WASHINGTON (AFP eWire - Jan. 26, 2004) - U.S. nonprofits faced a daunting economic atmosphere last year but managed to cope by responding actively and creatively to fiscal pressures, a new report says.

'Stressed But Coping: Nonprofit Organizations and the Current Fiscal Crisis' was released Jan. 19 by the Johns Hopkins Center for Civil Society Studies as part of its ongoing Nonprofit Listening Post Project.

The report is based on an online survey of senior executives at 236 organizations and was conducted between October and December 2003.

Nearly 90 percent of the organizations reported some stress over the last year, with 51 percent reporting severe or very severe stress. While 64 percent of organizations reported revenue increases, they were forced to cope with rising costs as well - costs that were often greater than the revenue increases and included areas such as liability and health insurance.

The survey showed that nonprofits used a variety of techniques to deal with their financial pressures. Among the most used strategies were:

  • new funding initiatives
  • new program initiatives
  • belt tightening
  • eating reserves
  • collaboration and
  • expanded advocacy

Eighty-two percent of all organizations expanded private fundraising and 84 percent expanded their commercial income. Different types of organizations relied on different funding strategies, the survey showed.
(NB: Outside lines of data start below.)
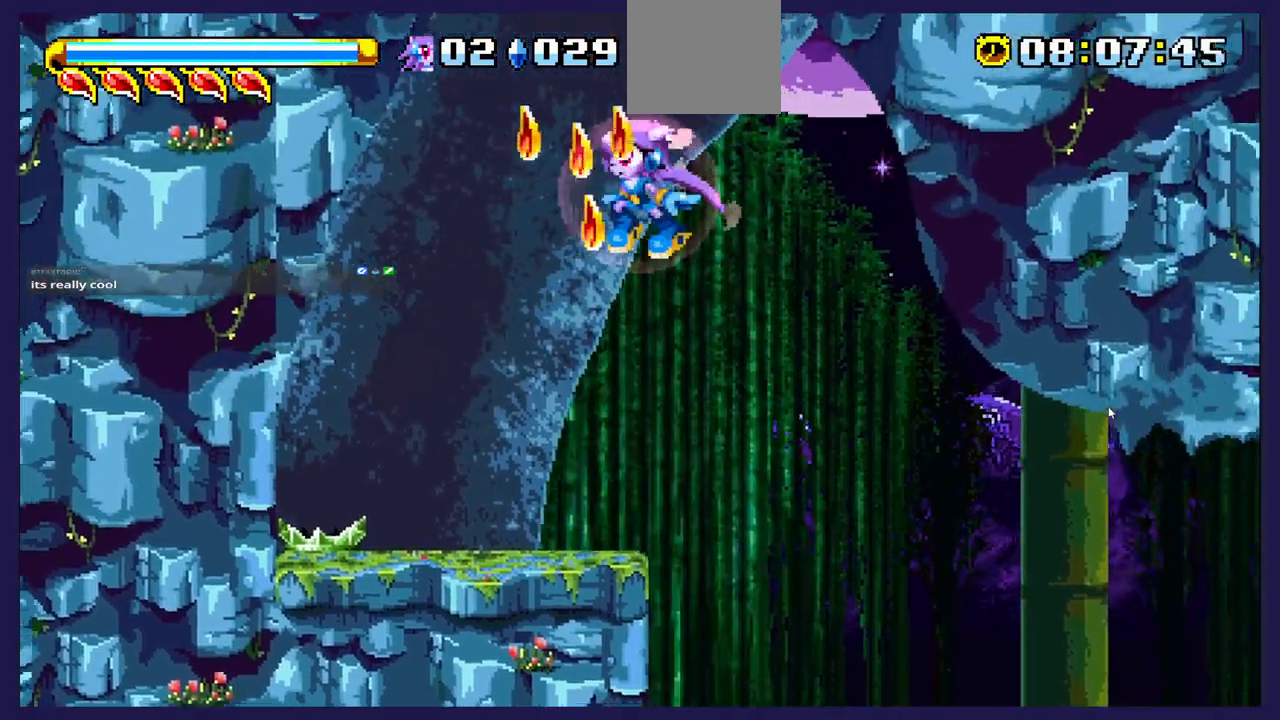
{"buttons": ["A", "DPAD_UP"], "left_stick": "center", "events": [[167, "DPAD_LEFT", "up"]]}
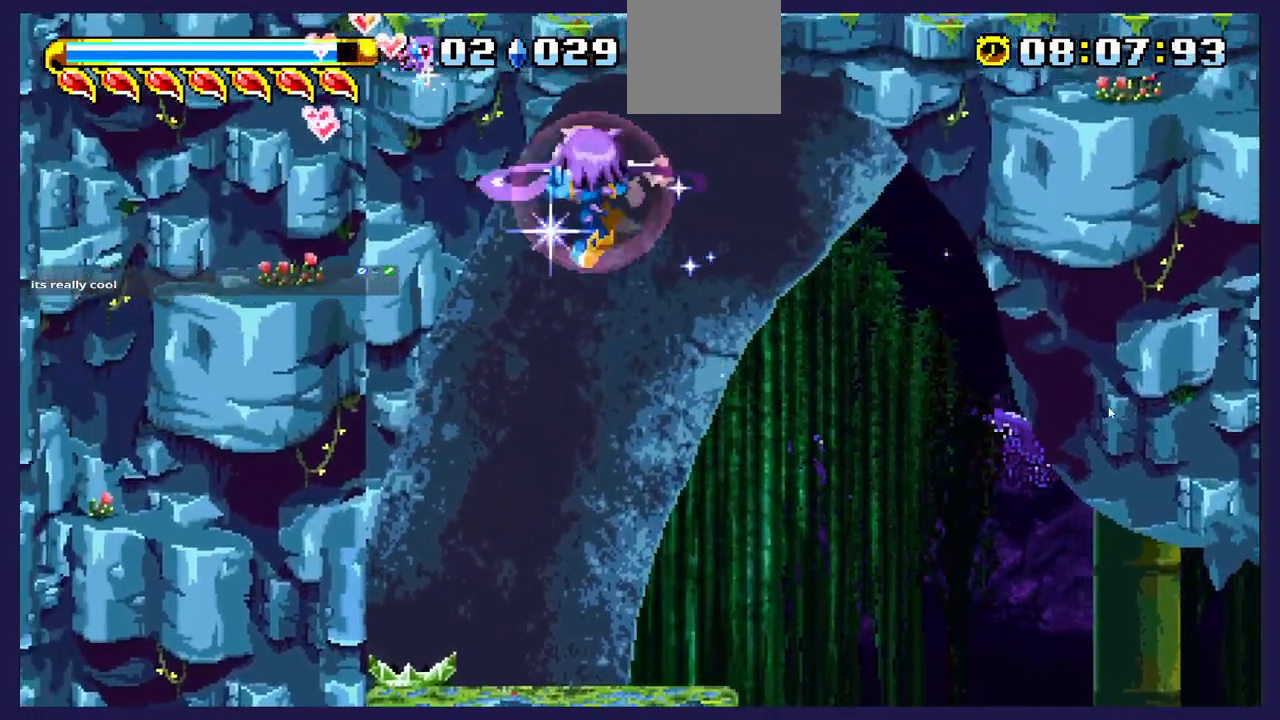
{"buttons": [], "left_stick": "center", "events": [[33, "DPAD_UP", "up"], [50, "DPAD_LEFT", "down"], [67, "A", "up"], [167, "DPAD_LEFT", "up"], [233, "DPAD_RIGHT", "down"], [367, "DPAD_RIGHT", "up"]]}
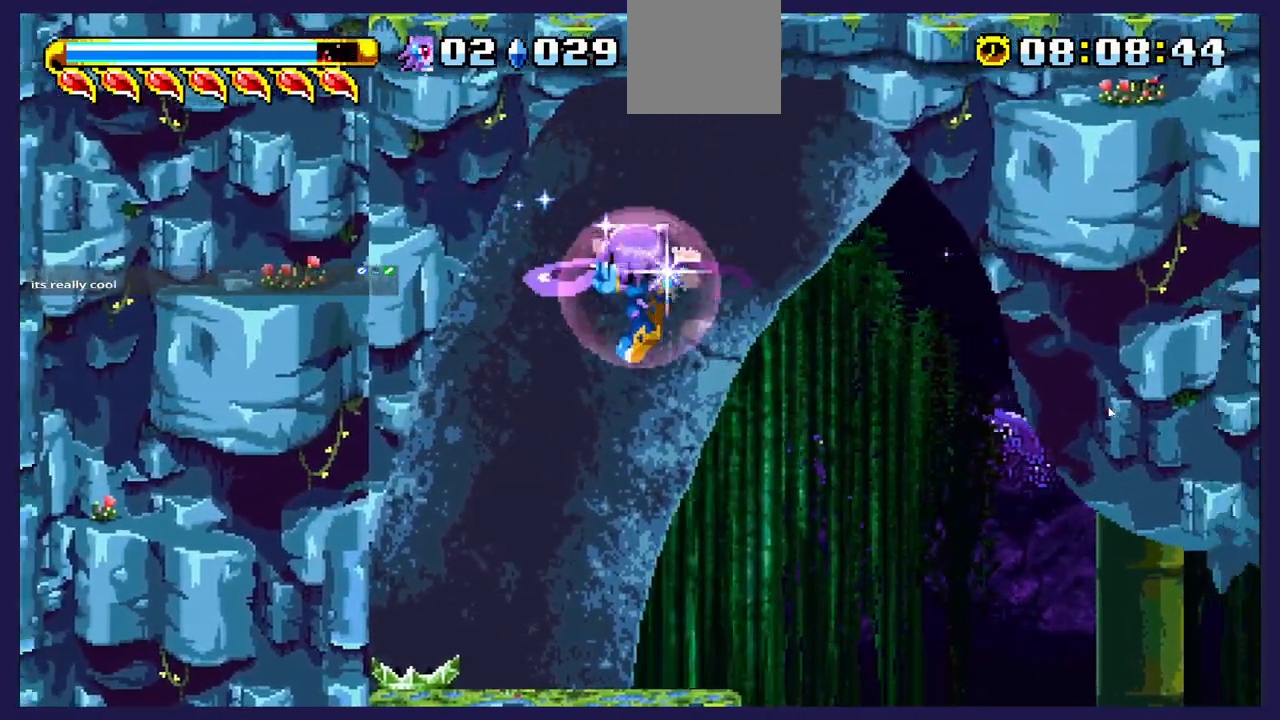
{"buttons": [], "left_stick": "center", "events": []}
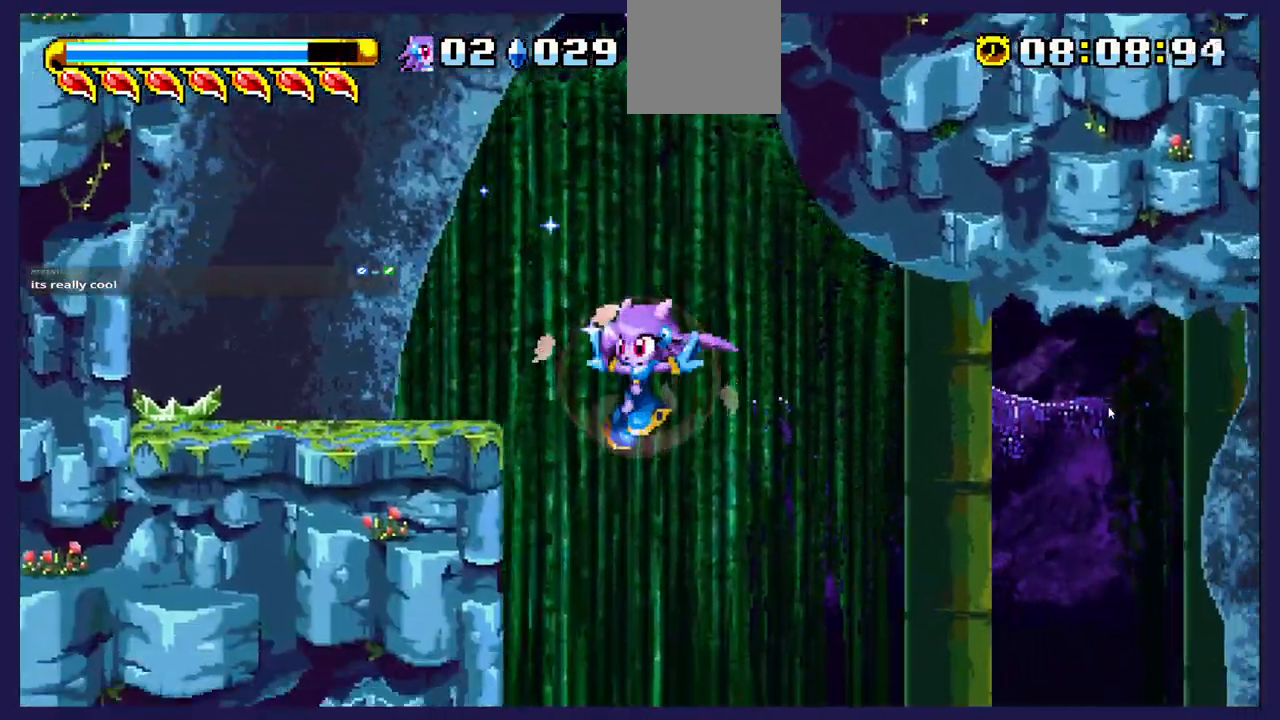
{"buttons": [], "left_stick": "center", "events": []}
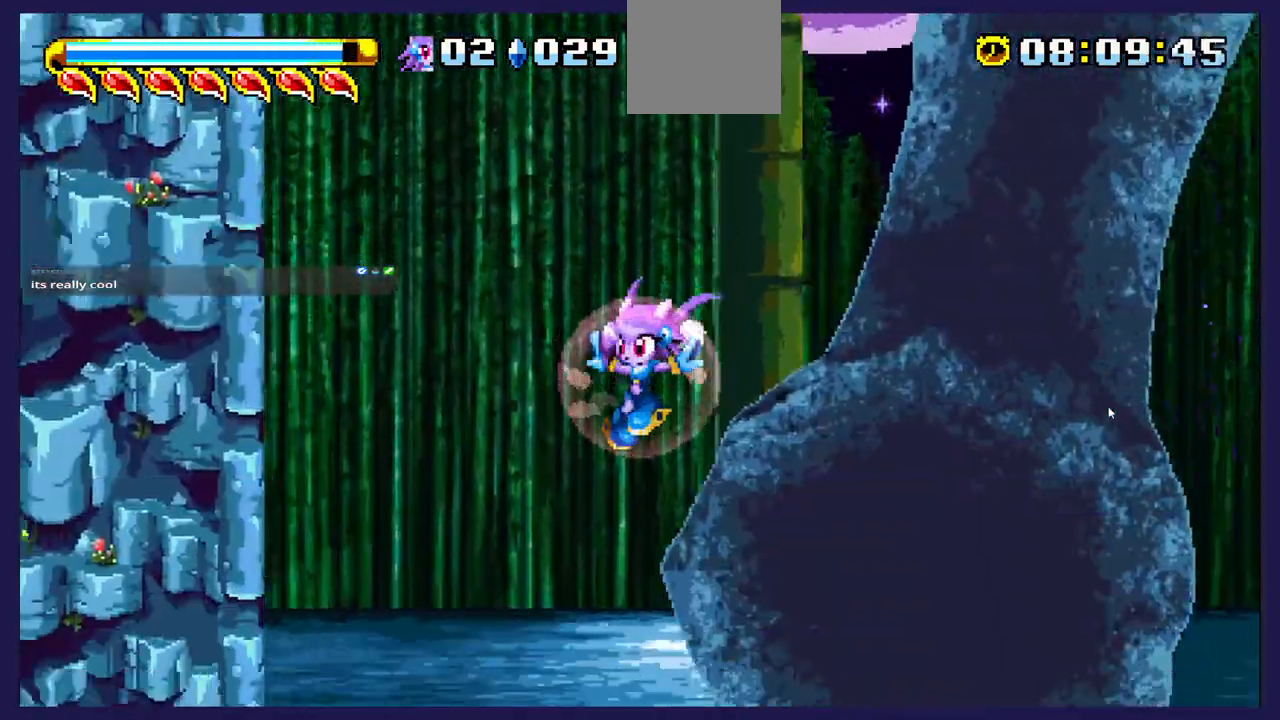
{"buttons": [], "left_stick": "center", "events": []}
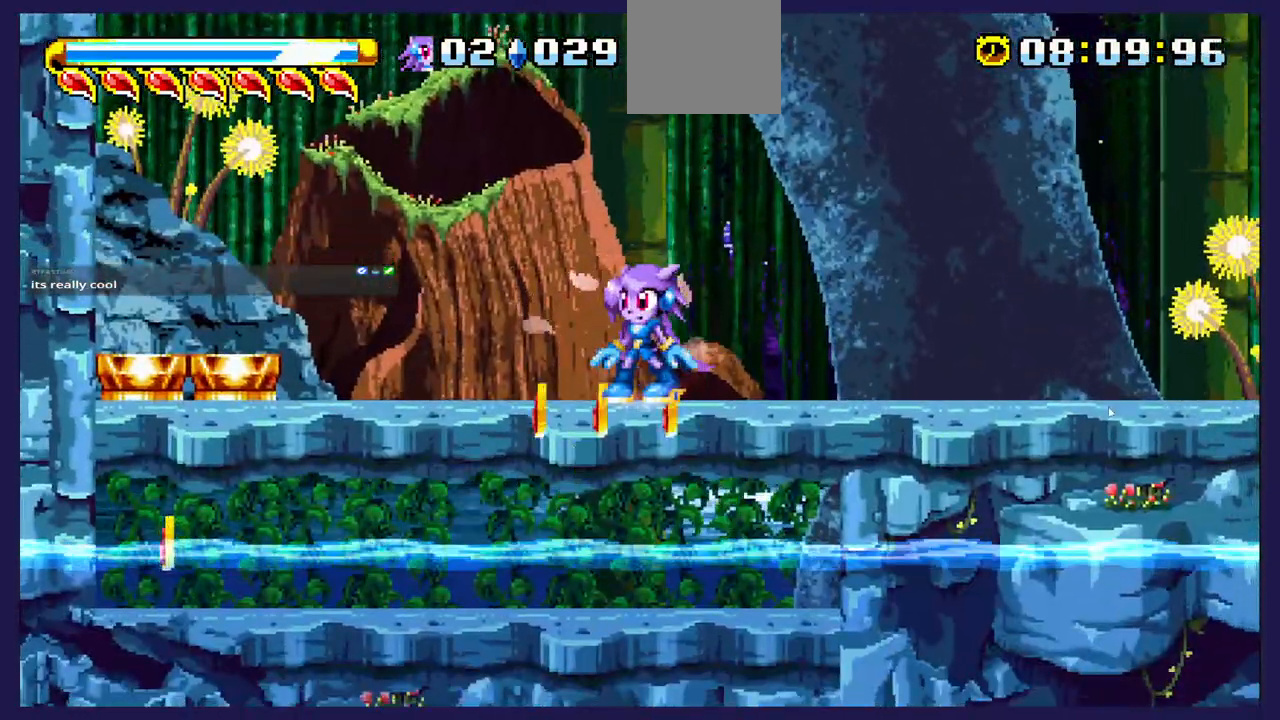
{"buttons": [], "left_stick": "center", "events": []}
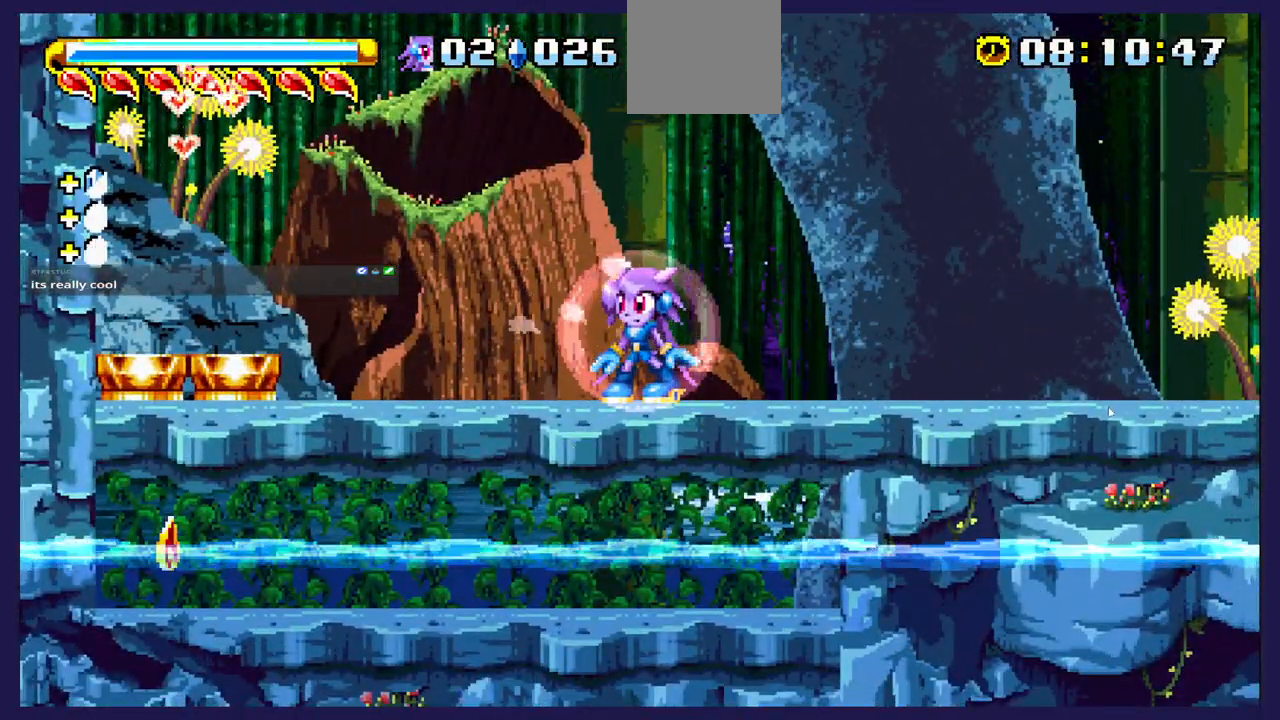
{"buttons": [], "left_stick": "center", "events": [[83, "DPAD_LEFT", "down"], [467, "DPAD_LEFT", "up"]]}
While museums and theaters relied more on private fundraising, family and children service agencies relied more on government support. Furthermore, 70 percent of museums sought more corporate donations, while 60 percent of community and economic development groups went after new foundation support.

And while 44 percent of nonprofits were able to add new programs, they were also forced to make cuts. More than half froze salaries, cut benefits or increased staff hours, and 72 percent postponed new hires, eliminated vacancies or increased reliance on part-time staff.

However, the popularity of an approach did not mean it was the most effective. Although the vast majority of the groups pursued more private contributions, it was not in the top 10 for most effective strategies. Much more effective were cost cutting, reduction of program jobs and reduction of administrative overhead and jobs. These efforts did have their downsides, as nonprofits felt the burden of having fewer staff or fewer hours to do the same amount of work, the report said.

Many of the organizations were 'guardedly optimistic' about the future, according to the report, with 46 percent expecting continued revenue growth. Forty percent expected their activities and services to grow in the next year. In addition, 80 percent expect that conditions will improve over the next year or that they have made or are making the necessary change to get through the tough times.